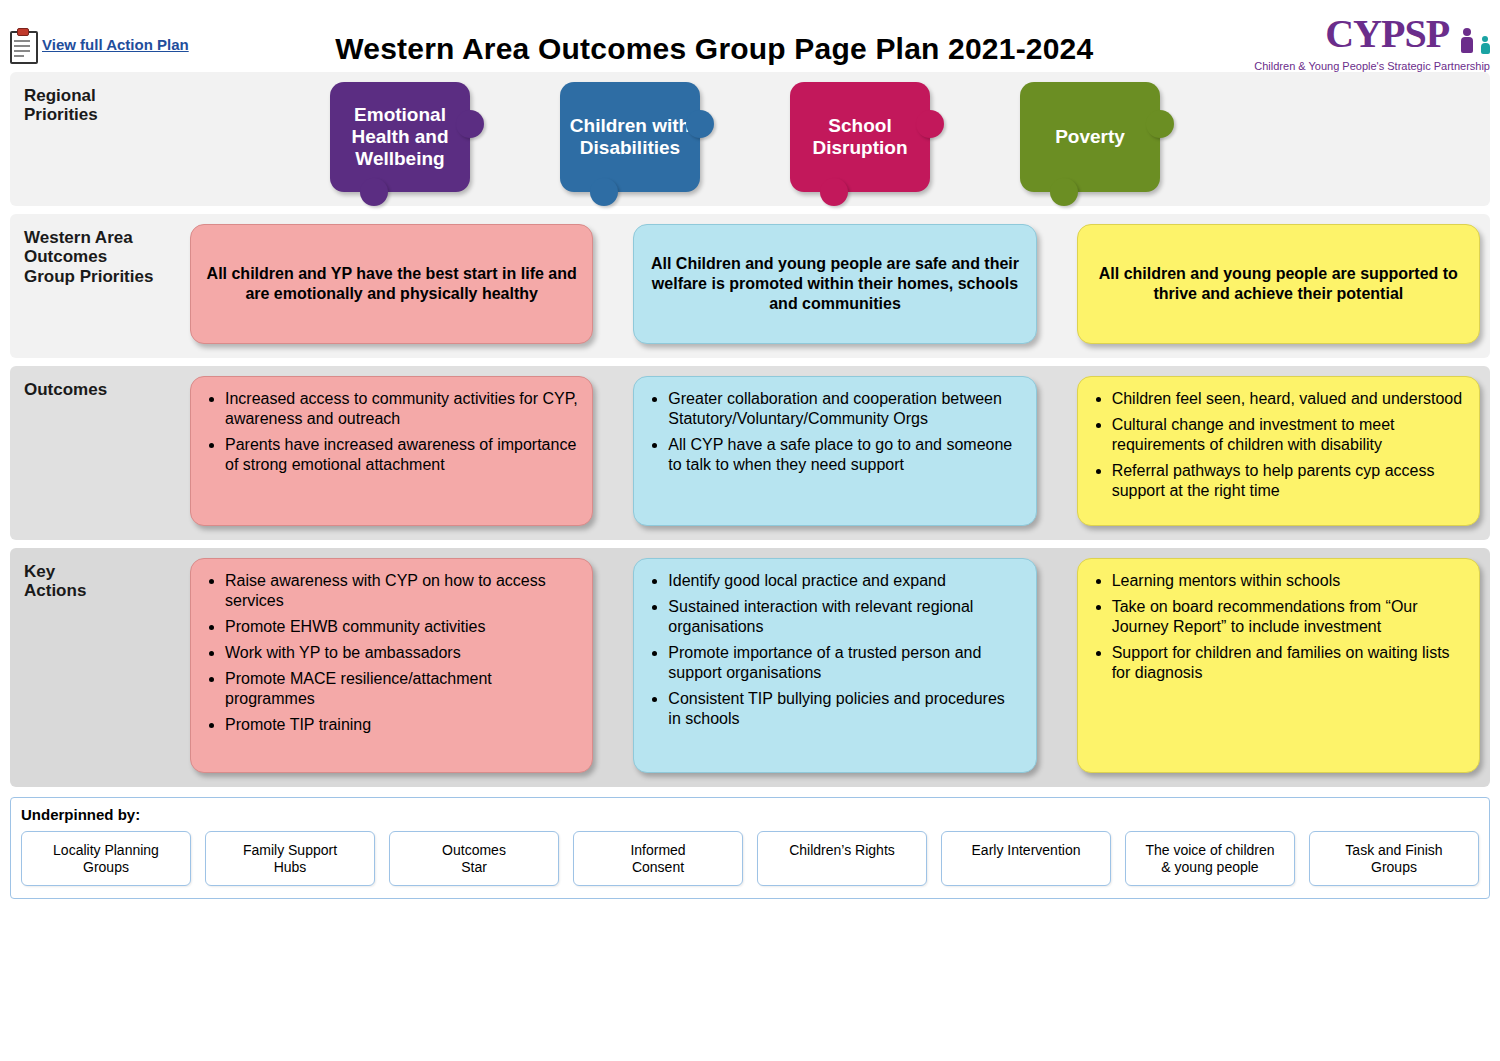View full Action Plan
Western Area Outcomes Group Page Plan 2021-2024
CYPSP
Children & Young People's Strategic Partnership
Regional
Priorities
Emotional Health and Wellbeing
Children with Disabilities
School Disruption
Poverty
Western Area
Outcomes
Group Priorities
All children and YP have the best start in life and are emotionally and physically healthy
All Children and young people are safe and their welfare is promoted within their homes, schools and communities
All children and young people are supported to thrive and achieve their potential
Outcomes
Increased access to community activities for CYP, awareness and outreach
Parents have increased awareness of importance of strong emotional attachment
Greater collaboration and cooperation between Statutory/Voluntary/Community Orgs
All CYP have a safe place to go to and someone to talk to when they need support
Children feel seen, heard, valued and understood
Cultural change and investment to meet requirements of children with disability
Referral pathways to help parents cyp access support at the right time
Key
Actions
Raise awareness with CYP on how to access services
Promote EHWB community activities
Work with YP to be ambassadors
Promote MACE resilience/attachment programmes
Promote TIP training
Identify good local practice and expand
Sustained interaction with relevant regional organisations
Promote importance of a trusted person and support organisations
Consistent TIP bullying policies and procedures in schools
Learning mentors within schools
Take on board recommendations from “Our Journey Report” to include investment
Support for children and families on waiting lists for diagnosis
Underpinned by:
Locality Planning
Groups
Family Support
Hubs
Outcomes
Star
Informed
Consent
Children’s Rights
Early Intervention
The voice of children
& young people
Task and Finish
Groups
● ● ● ●
**Task brief**
Reproduce exactly the line containing "Children’s Rights" and every line after it through the end of the records above, and nothing else.

**Task result**
Children’s Rights
Early Intervention
The voice of children
& young people
Task and Finish
Groups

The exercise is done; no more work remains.